◆ PROBLEM STATEMENT
Given the entries below, would you transcribe exactly the lines starting at the one with "pyautogui.moveTo(417, 234)" and ending at the one with "pyautogui.moveTo(735, 189); pyautogui.dragTo(535, 186)", both kept, pictures omitted, nothing extra?

◆ INFORMATION PROVIDED
Content starts

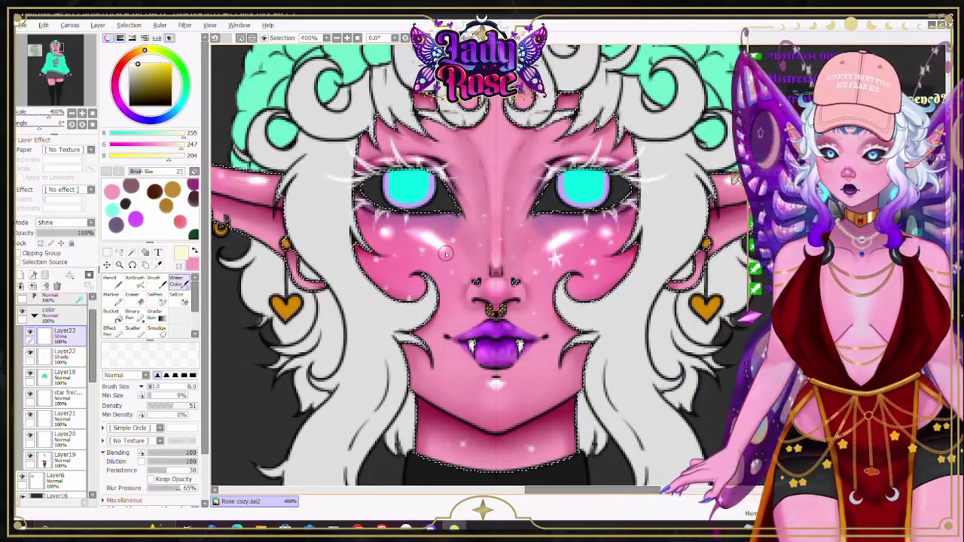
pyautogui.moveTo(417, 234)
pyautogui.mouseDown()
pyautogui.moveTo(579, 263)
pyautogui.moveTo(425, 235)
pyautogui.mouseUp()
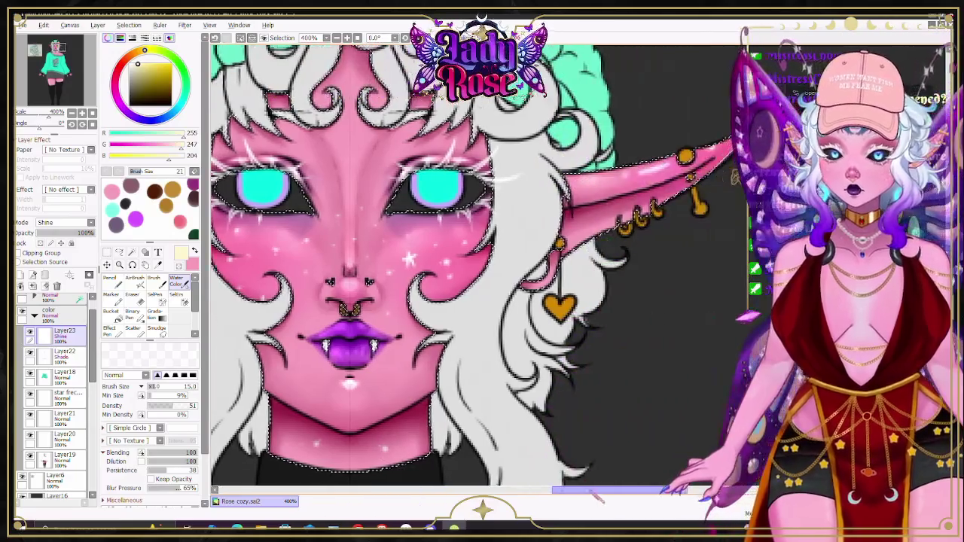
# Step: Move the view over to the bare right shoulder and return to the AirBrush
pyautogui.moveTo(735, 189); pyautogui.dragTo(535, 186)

Content ends
Content starts

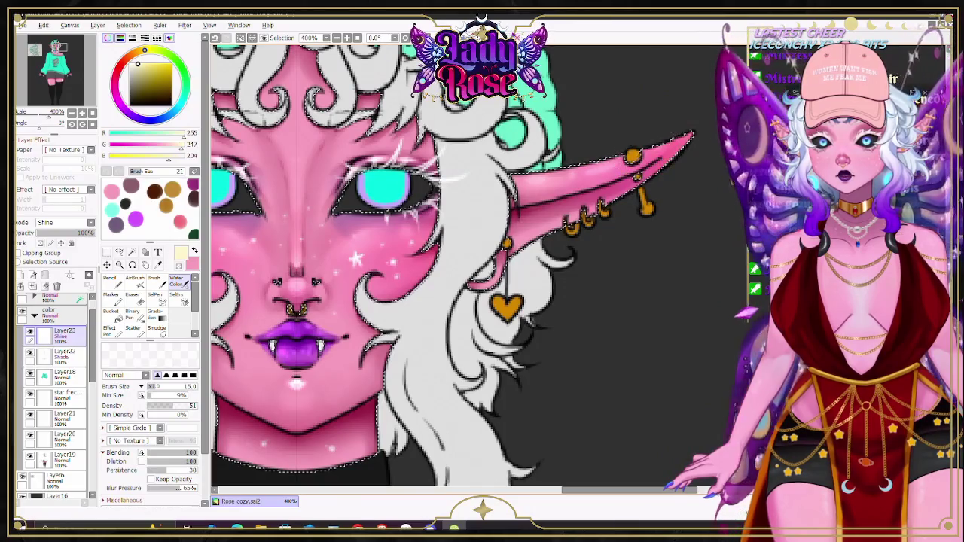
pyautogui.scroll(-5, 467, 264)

Content ends

◆ SOLUTION FOR THIS EXERCISE
pyautogui.moveTo(417, 234)
pyautogui.mouseDown()
pyautogui.moveTo(579, 263)
pyautogui.moveTo(425, 235)
pyautogui.mouseUp()
# Step: Move the view over to the bare right shoulder and return to the AirBrush
pyautogui.moveTo(735, 189); pyautogui.dragTo(535, 186)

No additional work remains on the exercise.